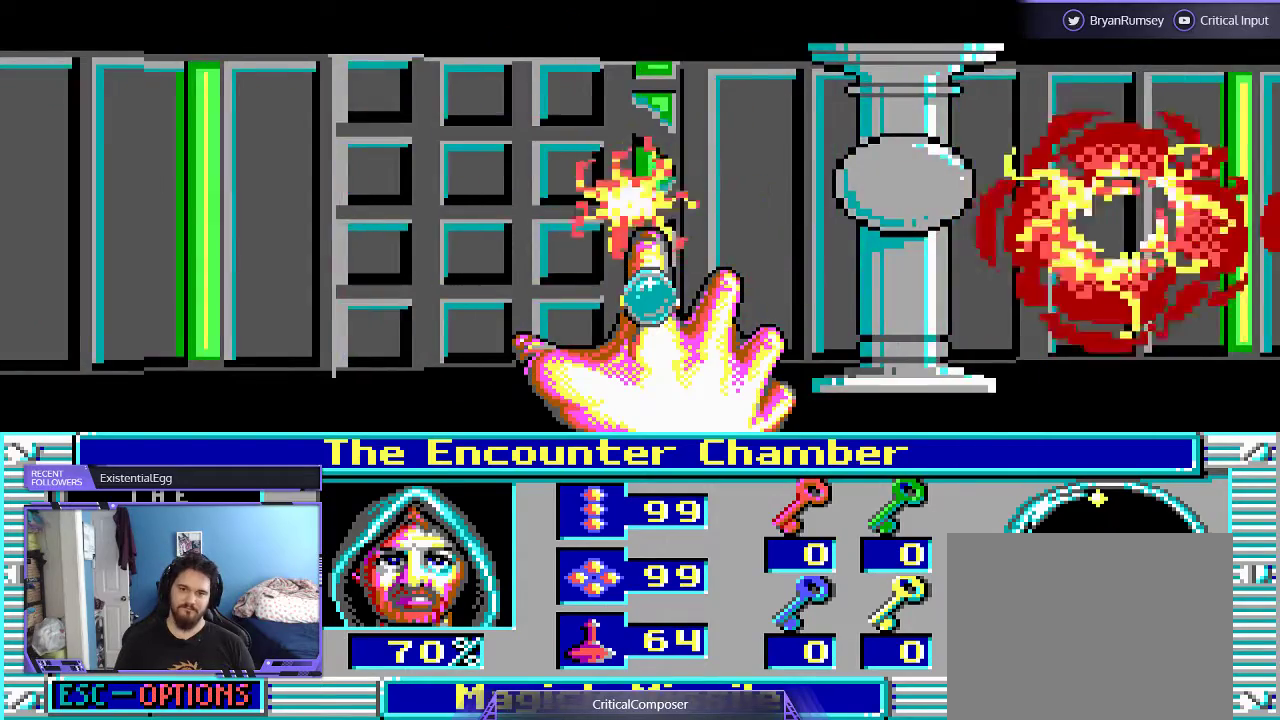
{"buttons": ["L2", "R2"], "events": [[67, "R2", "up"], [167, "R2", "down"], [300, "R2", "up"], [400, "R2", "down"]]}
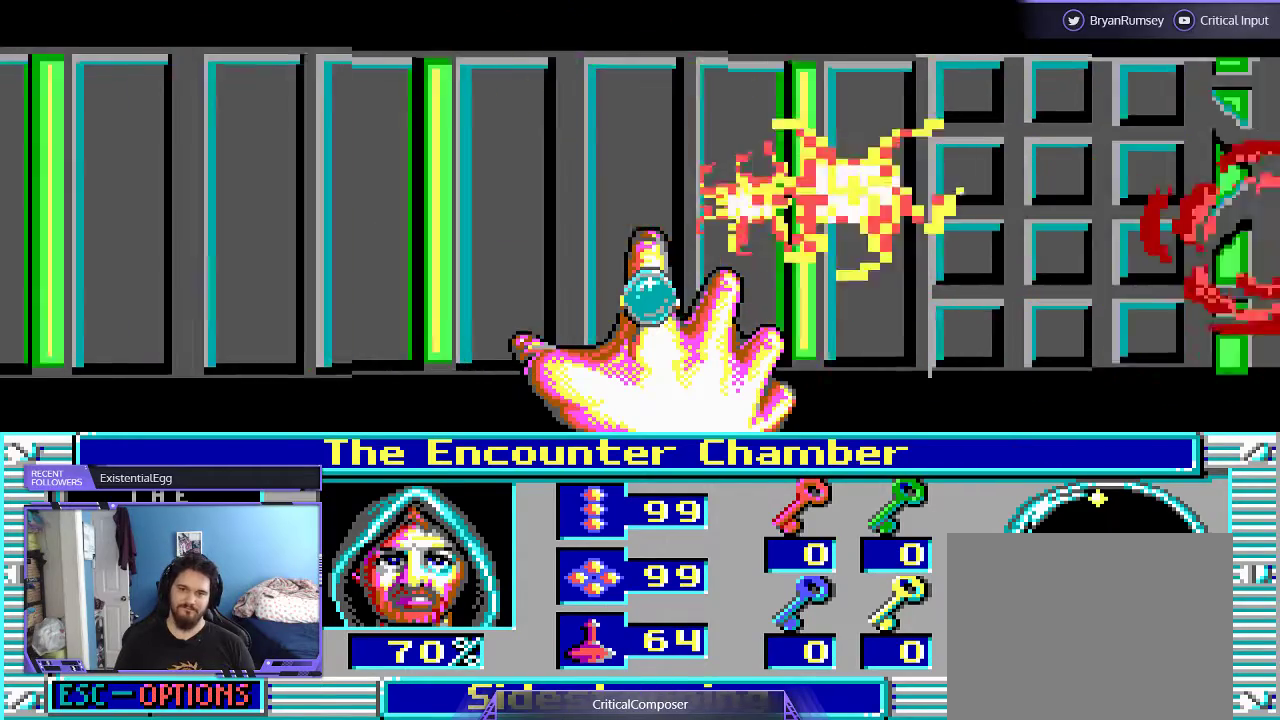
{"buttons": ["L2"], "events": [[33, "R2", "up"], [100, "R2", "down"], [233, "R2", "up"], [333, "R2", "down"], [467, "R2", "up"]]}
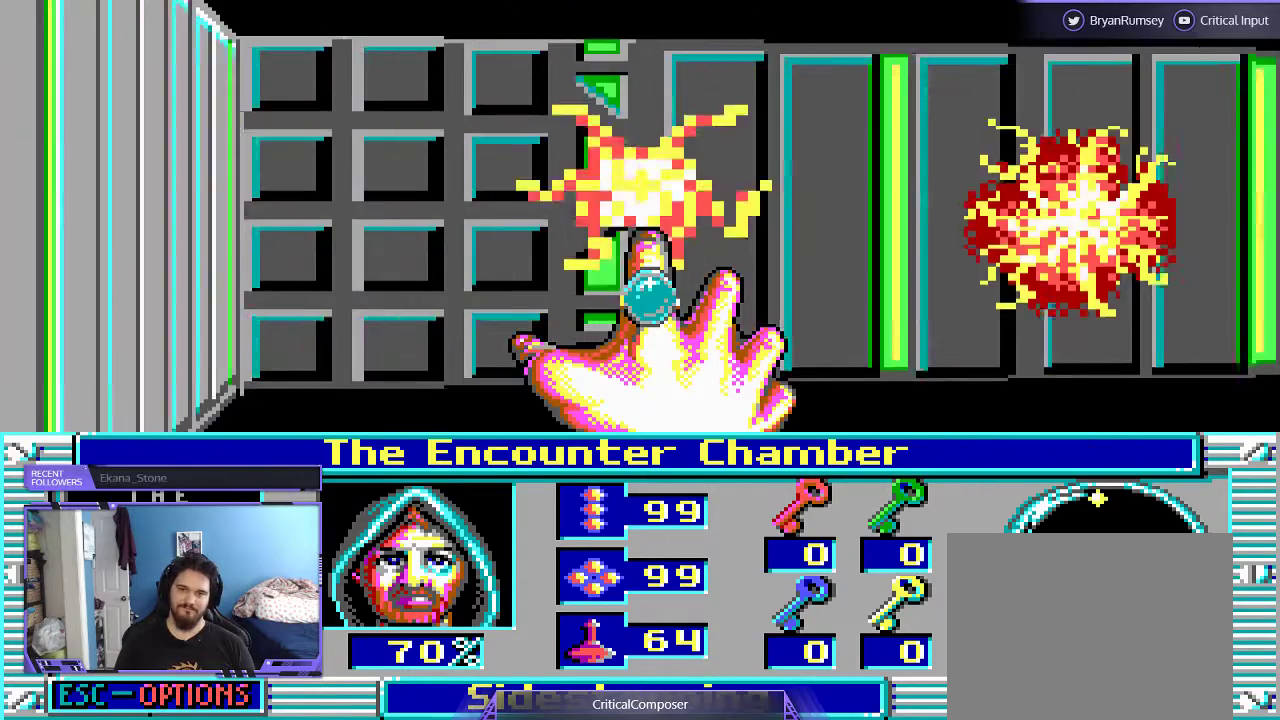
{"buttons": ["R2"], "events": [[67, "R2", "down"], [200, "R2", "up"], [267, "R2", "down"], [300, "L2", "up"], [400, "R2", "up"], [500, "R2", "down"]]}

-- WORK TASK --
The material must be restated verbatim. Its pictures must be omitted.

-- EXERCISE OUTPUT --
{"buttons": ["L2", "R2"], "events": [[67, "R2", "up"], [167, "R2", "down"], [300, "R2", "up"], [400, "R2", "down"]]}
{"buttons": ["L2"], "events": [[33, "R2", "up"], [100, "R2", "down"], [233, "R2", "up"], [333, "R2", "down"], [467, "R2", "up"]]}
{"buttons": ["R2"], "events": [[67, "R2", "down"], [200, "R2", "up"], [267, "R2", "down"], [300, "L2", "up"], [400, "R2", "up"], [500, "R2", "down"]]}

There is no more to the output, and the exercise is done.